I nodded. I always liked hearing Mrs fletcher's opinions about these kinds of things. She was retired kindergarten teacher. She worked for like forty years in the same school. Imagine that? All those kids coming through and growing up! She must have known half of the people in Sydney! She once told me that she remembers each and every little face, that she has a...what do you call it....photogenic memory. The clever ones, the not-so-clever ones, the good ones, the bad ones, the strange ones and the "special" ones. 

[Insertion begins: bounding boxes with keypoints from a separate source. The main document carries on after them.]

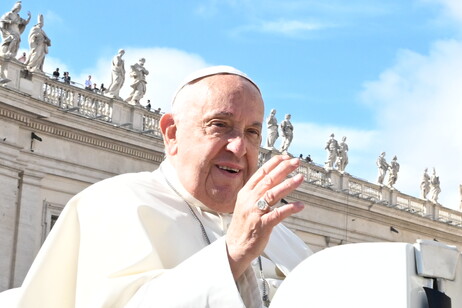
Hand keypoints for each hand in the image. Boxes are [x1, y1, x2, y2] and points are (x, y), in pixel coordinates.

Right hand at [226, 155, 304, 278]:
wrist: (235, 247)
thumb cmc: (244, 225)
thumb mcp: (246, 204)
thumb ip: (257, 192)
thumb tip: (272, 179)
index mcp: (245, 193)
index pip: (260, 174)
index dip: (274, 164)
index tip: (286, 157)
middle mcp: (249, 200)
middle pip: (268, 180)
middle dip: (283, 169)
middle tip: (296, 162)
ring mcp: (255, 212)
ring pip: (273, 194)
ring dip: (288, 185)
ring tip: (300, 178)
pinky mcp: (262, 225)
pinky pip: (277, 214)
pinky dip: (289, 209)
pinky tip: (300, 205)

Anyway, she was talking away about how special Izzy and I were. To her. And I must have zoned out or something because then Mrs Fletcher kind of barked out my name the way you do when you want to snap a daydreamer back into the here and now. Like, WAKE UP SLEEPYHEAD! 
Look, Kevin, she continued, I would suggest that you and Izzy stop worrying about those people. To me, it sounds very much like, somewhere along the line, you both got the wrong idea about those people 7a? Do you think that a possibility? 
I shrugged. Maybe she was right. I still wasn't convinced. 
If I were you, said Mrs Fletcher, I would just leave them alone for the time being. I really do think that would be for the best. There's a good boy.